Treasury Secretary Timothy Geithner announced on May 16 that the federal government had reached its borrowing limit. With the $14,294,000,000,000 cap on debt imposed by Congress firmly in place, the Treasury began a series of "extraordinary" measures designed to stave off a potential government default until August 2.
If Congress fails to raise the debt limit by August 2, the Treasury has only two options: It can default on its debt-meaning, stop paying its creditors around the world-or continue to pay creditors but halt any other federal spending above what the government collects in taxes. In effect, that would mean an overnight spending cut of about 40 percent.
Here are six consequences if the Treasury is forced to choose one of those options:
- Cut $125 Billion Per Month - Right now, the federal government must borrow an additional $125 billion each month to finance all of its commitments. If the Treasury chooses to continue to pay creditors but stop all other federal spending, the government will have to begin reducing its spending by $125 billion every 30 days--mmediately. These cuts could affect everything from NASA and the FBI to congressional salaries and White House operating expenses.
- Treasury Bonds Collapse - If the government defaults on its debt, economists say that prices for Treasury bonds would collapse and interest rates would probably soar to record highs.
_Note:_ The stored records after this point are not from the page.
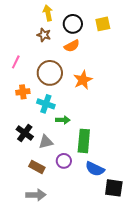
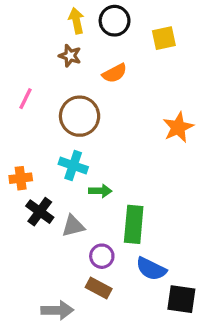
black circle: (73, 24) -> (115, 21), moved
orange star: (83, 80) -> (178, 127), moved
orange cross: (23, 92) -> (21, 178), moved
brown rectangle: (37, 167) -> (99, 288), moved

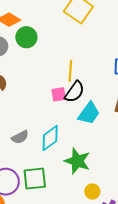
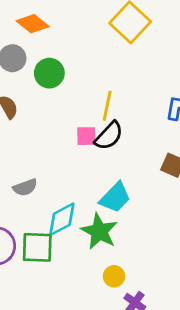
green circle: (26, 37) -> (49, 73), moved
cyan trapezoid: (89, 113) -> (115, 197), moved
cyan diamond: (50, 138) -> (62, 219), moved

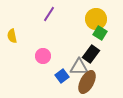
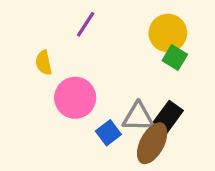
yellow semicircle: (12, 36) -> (44, 63), moved
black rectangle: (91, 54) -> (168, 117), moved
pink circle: (43, 56) -> (75, 98), size x1.5

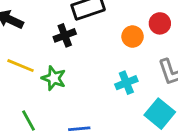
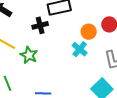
cyan cross: (126, 83) -> (80, 49), moved, turned -35

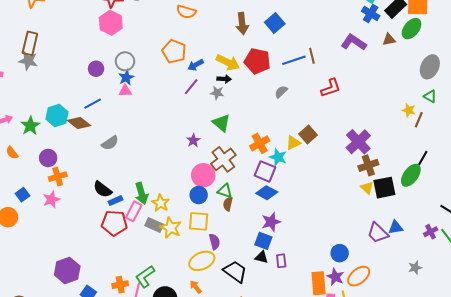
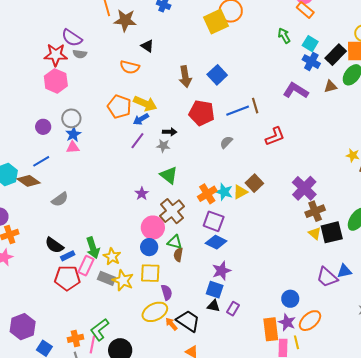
yellow arrow: (228, 62) -> (145, 104), moved
cyan star: (278, 157) -> (224, 192), moved
purple rectangle: (281, 261) -> (233, 309), turned 40
orange arrow: (196, 287) -> (171, 324), moved

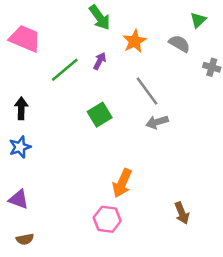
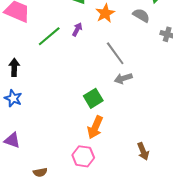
green square: (100, 115) -> (93, 98), moved
blue star: (20, 147) -> (13, 98), turned -30
brown semicircle: (25, 239) -> (40, 172), moved

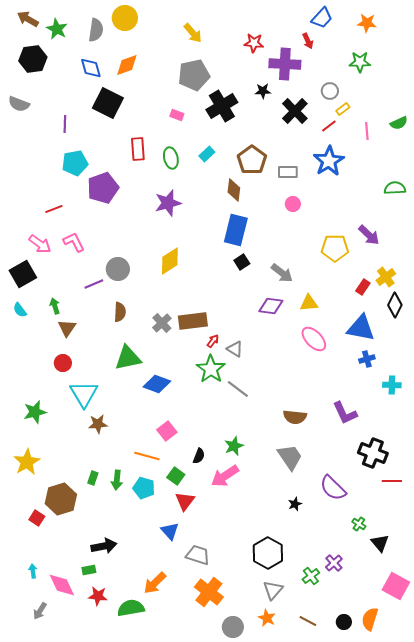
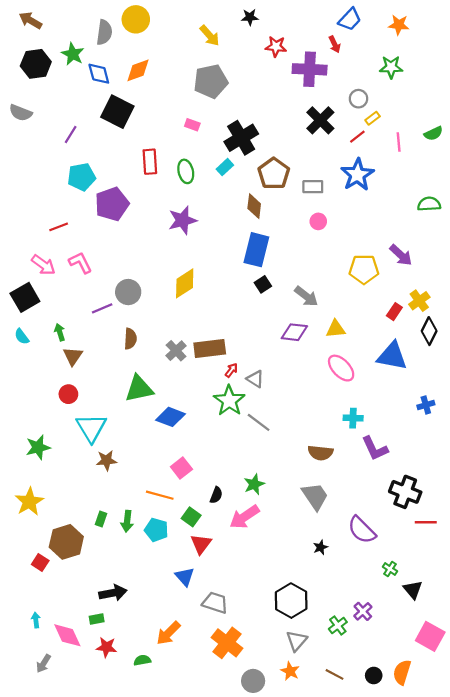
green star: (57, 29) -> (73, 54), moved
black star: (263, 91) -> (250, 17), moved
black cross: (222, 106) -> (241, 138), moved
purple line: (65, 124) -> (71, 134), turned 30
blue cross: (367, 359) -> (426, 405), moved
cyan cross: (392, 385) -> (353, 418), moved
green semicircle: (131, 608) -> (142, 660), size x0.6

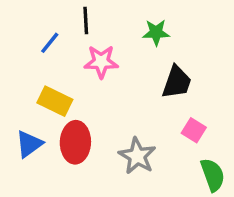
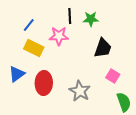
black line: (86, 20) -> (70, 16), moved
yellow rectangle: (55, 101) -> (34, 48), moved
blue triangle: (29, 144) -> (17, 74), moved

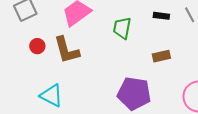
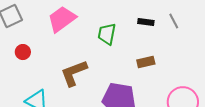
brown L-shape: (67, 50) -> (74, 73), moved, turned 84

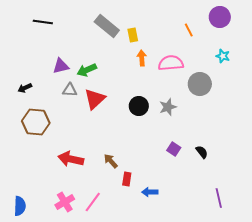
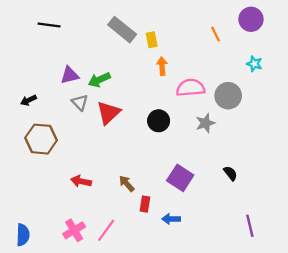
pink semicircle: (171, 63) -> (191, 88), moved
gray triangle: (70, 90) -> (80, 103), turned 42
gray star: (168, 107) -> (205, 123), moved
purple square: (174, 149) -> (180, 178), moved, size x1.6
red arrow: (71, 159) -> (81, 181), size x0.7

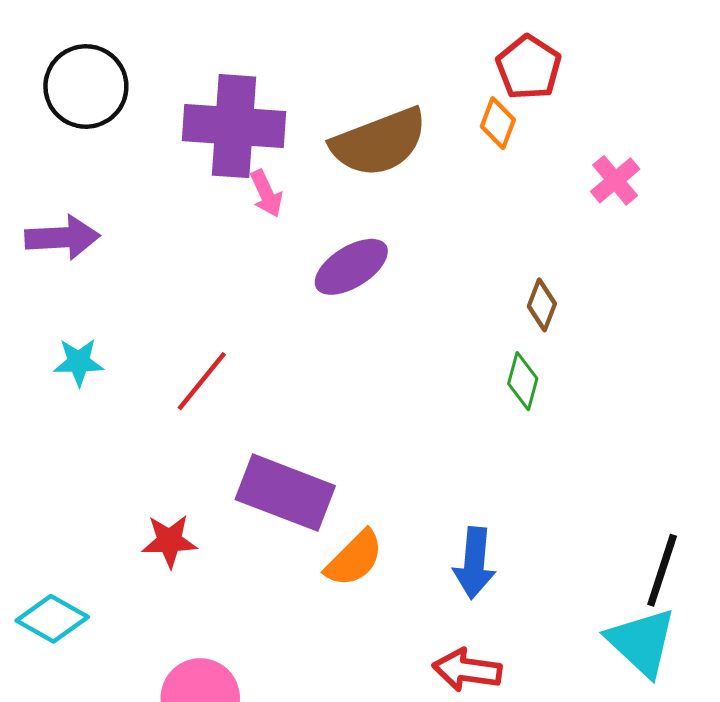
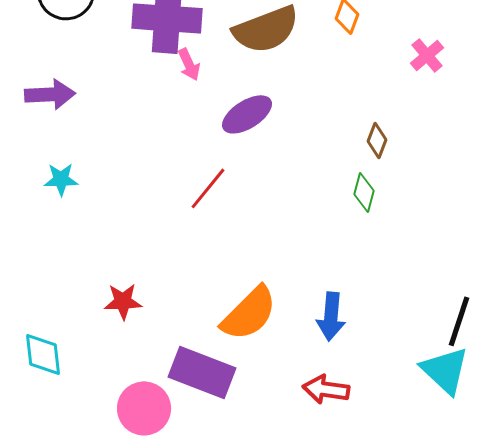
red line: (202, 381) -> (208, 188), moved
purple rectangle: (285, 493) -> (202, 372), moved
orange semicircle: (354, 559) -> (249, 313), size x1.4
cyan diamond: (52, 619) -> (43, 354), turned 54

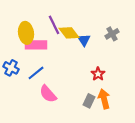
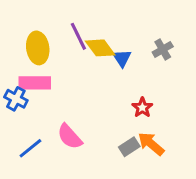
pink rectangle: (36, 45) -> (35, 83), moved
blue line: (36, 73) -> (30, 148), moved
orange arrow: (104, 99) -> (151, 144), turned -36
gray rectangle: (89, 101) -> (129, 147), turned 32

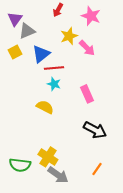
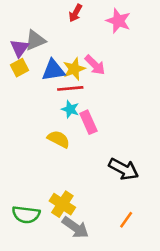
purple triangle: (15, 19) -> (20, 48), moved
yellow star: (69, 36) -> (74, 69), moved
pink arrow: (87, 48) -> (95, 65), moved
blue triangle: (41, 54) -> (53, 70), turned 30
pink rectangle: (87, 94) -> (88, 122), moved

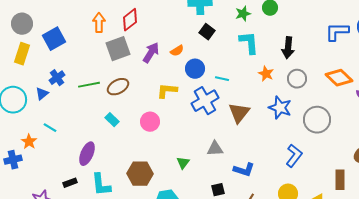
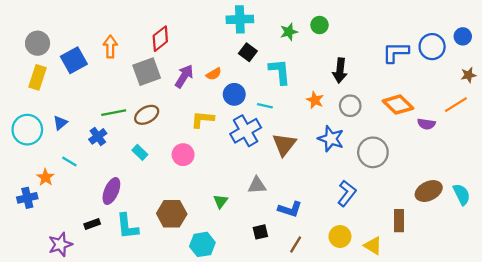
orange arrow: (99, 23) -> (110, 47), moved
cyan L-shape: (249, 43) -> (280, 72), moved
blue cross: (57, 78) -> (98, 136), moved

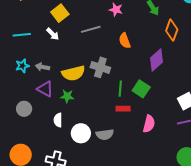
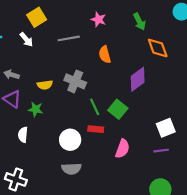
orange diamond: (172, 30) -> (158, 48), turned -45
yellow semicircle: (73, 73) -> (45, 85), size x0.6
green line: (120, 89) -> (95, 107), turned -35
white circle: (81, 133) -> (70, 140), moved
gray semicircle: (105, 134) -> (71, 169), moved

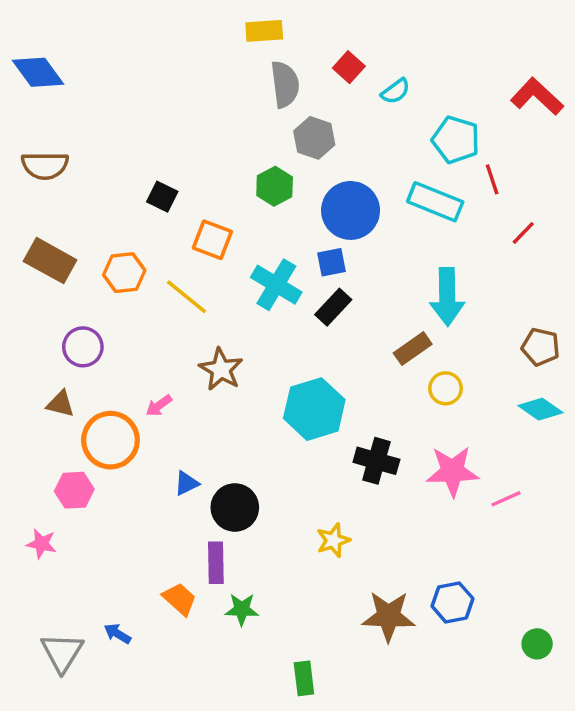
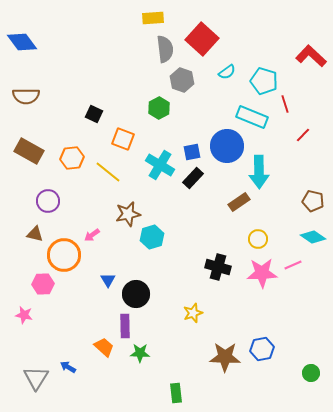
red square: (349, 67) -> (202, 39), size x1.8
cyan semicircle: (395, 91) -> (227, 72), moved
blue circle: (351, 210) -> (227, 146), moved
brown star: (221, 369) -> (128, 214), turned 30
yellow circle: (446, 388) -> (258, 239), moved
cyan hexagon: (314, 409) -> (152, 237), moved, size x0.7
blue triangle: (186, 483) -> (108, 280), turned -35
pink line: (506, 499) -> (293, 265), moved

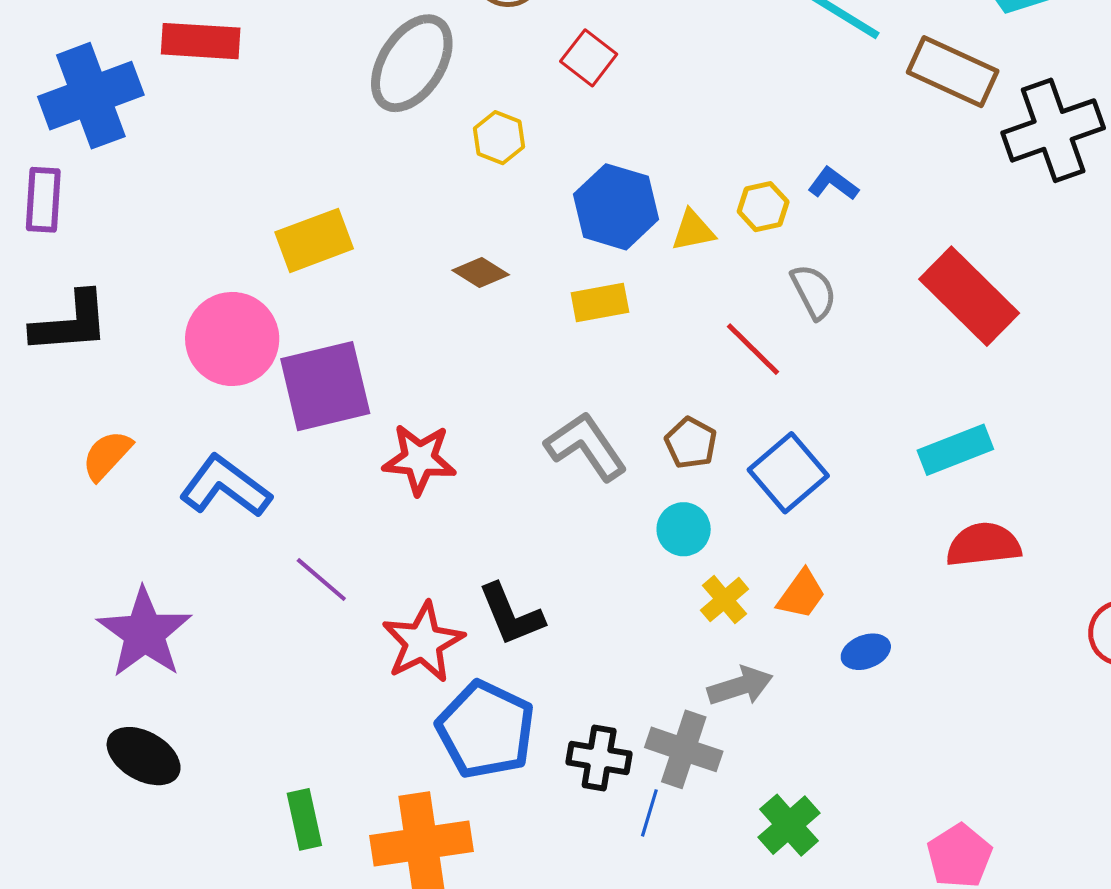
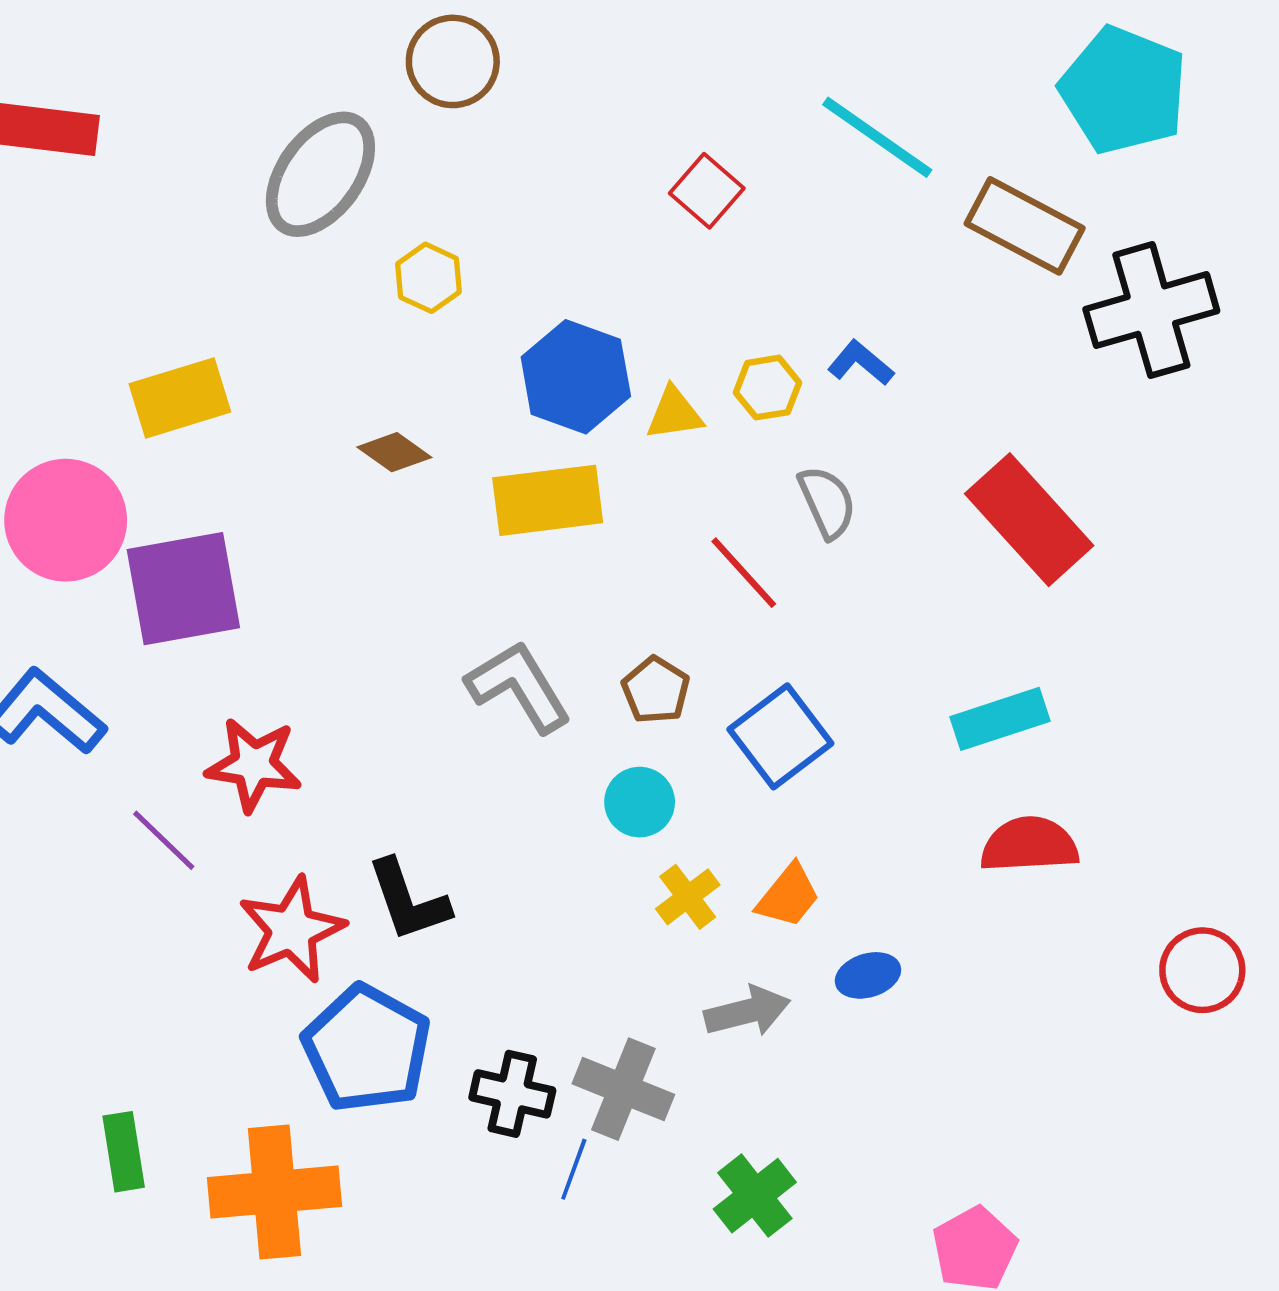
red square: (589, 58) -> (707, 191), moved
yellow rectangle: (600, 303) -> (548, 500), size x1.5
red star: (419, 459) -> (254, 765), moved
gray arrow: (740, 686) -> (747, 1011), moved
The centrist Democratic think tank Third Way estimates that the bond rate increases alone would eliminate nearly 650,000 jobs in the United States.
- Cut Medicare and Social Security - To reduce spending by $125 billion a month, the government would have to make deep cuts to the two giant entitlement programs for the elderly, Medicare and Social Security.
- Stock Market Plunge - Wall Street generally agrees with Geithner that it would be a disaster if the U.S. defaulted on its debt. In addition to damaging the nation's creditworthiness in global markets, most experts agree it would torpedo the stock market and very possibly trigger a double-dip recession.
- Government Furloughs or Mass Layoffs - The federal government would most likely turn to furloughs or mass layoffs to immediately cut spending, possibly including the salaries earned by the approximately 2,000 people who work at the Bureau of Public Debt, the department that borrows the money to keep the federal government running. This could drain even more money from local economies and the states' tax bases.
- Sky-High Mortgage and Interest Rates - If the government defaults, interest rates on mortgages would shoot up and homebuyers and small businesses would have trouble getting loans even if they could afford the higher interest.